- **Document text**
As shown in Figure 1, I simply inserted a Sequence Call and named it ‘SequenceCallProgressBar’. Now if I right-click on the Sequence Call and select Open Sequence we can look at the sequence code as shown below in Figure 2.
Using the Seconds() function, ‘SequenceCallProgressBar’ consists of a While Loop that repeatedly grabs a current timestamp and loops until 60 seconds has expired. Now suppose this loop was much more elaborate and could essentially take hours to execute. Wouldn’t it be nice to be able to take a quick look at the sequence during execution and know just how much execution time remains? Sure you could just put a watch on the variable, but what if this script is to be executed on the manufacturing floor and the end user isn’t familiar with getting around in TestStand? This is where controlling the progress bar may be of interest.
So let’s take a look at how to edit ‘SequenceCallProgressBar’ such that we can display current status on the progress bar. First, I’ll add an Action step with adapter type ActiveX/COM. For Automation Server I’ll select the TestStand API and for Object Reference I’m going to type ‘RunState.Execution’. Now the purpose of this step is to retrieve an object reference to the Sequence Call thread such that when it is executing you can update the progress bar. Therefore, for the Object Class I’ll select Execution and then I’ll use the Get Property ‘ForegroundThread’. Now I’ll declare a variable (Locals.refThread) to store the object reference of the Sequence Call thread. Figure 3 below shows now what this step should look like.
Now that we have the object reference of the Sequence Call thread, we can start controlling the progress bar. The TestStand API contains two event codes that allow you to edit the progress bar. One allows you to control the percent complete and the other allows you to add text to the progress bar. Let’s start with editing the percent complete status.
First I’ll add another Action step with adapter type ActiveX/COM. For Automation Server once again I’ll select the TestStand API but this time for Object Reference I’m going to use the variable (Locals.refThread) in which I stored my thread reference. Next, for Object Class I’m going to select Thread and now I’ll use the built in Call Method, ‘PostUIMessageEx’. TestStand also comes with a Call Method called ‘PostUIMessage’ that could do the same trick, but according to the Help File, this function has been obsoleted and ‘PostUIMessageEx’ is the preferred Call Method to use.

- **Requirement A**
In the TestStand progress bar walkthrough, why is 'PostUIMessageEx' used instead of 'PostUIMessage'? Answer in one to three sentences.
- **Requirement B**
Extend the TestStand progress bar walkthrough past its final sentence.

Data drawn from a collection
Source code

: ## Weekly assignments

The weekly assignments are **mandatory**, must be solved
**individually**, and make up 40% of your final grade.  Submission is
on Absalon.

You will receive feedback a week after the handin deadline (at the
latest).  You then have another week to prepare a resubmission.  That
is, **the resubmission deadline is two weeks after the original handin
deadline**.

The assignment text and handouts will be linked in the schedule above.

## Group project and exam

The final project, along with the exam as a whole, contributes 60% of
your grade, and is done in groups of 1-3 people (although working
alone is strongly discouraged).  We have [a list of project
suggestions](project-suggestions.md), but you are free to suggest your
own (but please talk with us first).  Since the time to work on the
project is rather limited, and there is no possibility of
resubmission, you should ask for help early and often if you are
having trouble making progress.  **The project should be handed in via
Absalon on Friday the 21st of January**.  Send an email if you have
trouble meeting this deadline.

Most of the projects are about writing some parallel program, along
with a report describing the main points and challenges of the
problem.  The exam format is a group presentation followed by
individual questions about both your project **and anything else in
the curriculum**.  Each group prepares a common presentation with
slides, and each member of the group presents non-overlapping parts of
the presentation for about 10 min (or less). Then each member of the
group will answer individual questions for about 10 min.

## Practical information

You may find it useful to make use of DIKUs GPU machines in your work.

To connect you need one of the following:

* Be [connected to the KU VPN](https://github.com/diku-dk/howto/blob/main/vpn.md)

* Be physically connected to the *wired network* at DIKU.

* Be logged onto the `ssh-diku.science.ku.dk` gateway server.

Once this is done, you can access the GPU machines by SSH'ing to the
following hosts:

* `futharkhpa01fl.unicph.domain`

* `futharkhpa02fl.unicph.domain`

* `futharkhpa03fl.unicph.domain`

- **Result A**
Both Call Methods could do the job, but according to the Help File, 'PostUIMessage' has been obsoleted. 'PostUIMessageEx' is the preferred Call Method.

- **Result B**
The ‘PostUIMessageEx’ Call Method contains 5 parameters. Depending on what you select for the first parameter determines how the other four will be used. For example, with the eventCode parameter, I’m going to drop the enumeration down and select the ‘UIMsg_ProgressPercent’ message code. Now the other four parameters involved include a numeric data parameter, a string data parameter, an ActiveX data object reference, and a boolean variable. For the progess percent message code, the progress indicator is updated via the numeric parameter. Therefore, in the string parameter I’ll simply send an empty string. Also, I don’t need to pass an ActiveX reference with the message so for the ActiveX object reference I’ll type the key word ‘Nothing’ which is TestStand’s equivalent to a null object. Finally, for the synchronous boolean I’ll want to set it ‘True’. Setting this to ‘True’ will require the Call Method to wait for the user interface to process the message before continuing on. This is very important that you set this ‘True’ as I’ll show you in a later post how setting this ‘False’ can hose up your script.
Now I’m ready to manipulate the progess indicator to show percent complete. As you may recall, the while loop simply loops until 60 seconds has expired. Therefore, I’m going to want to show a percent complete based on the number of seconds that has expired out of the 60. So for the numeric parameter I pass in the following code ‘(Locals.nCurrentTime/60)*100’. Figure 4 below now shows what this step looks like.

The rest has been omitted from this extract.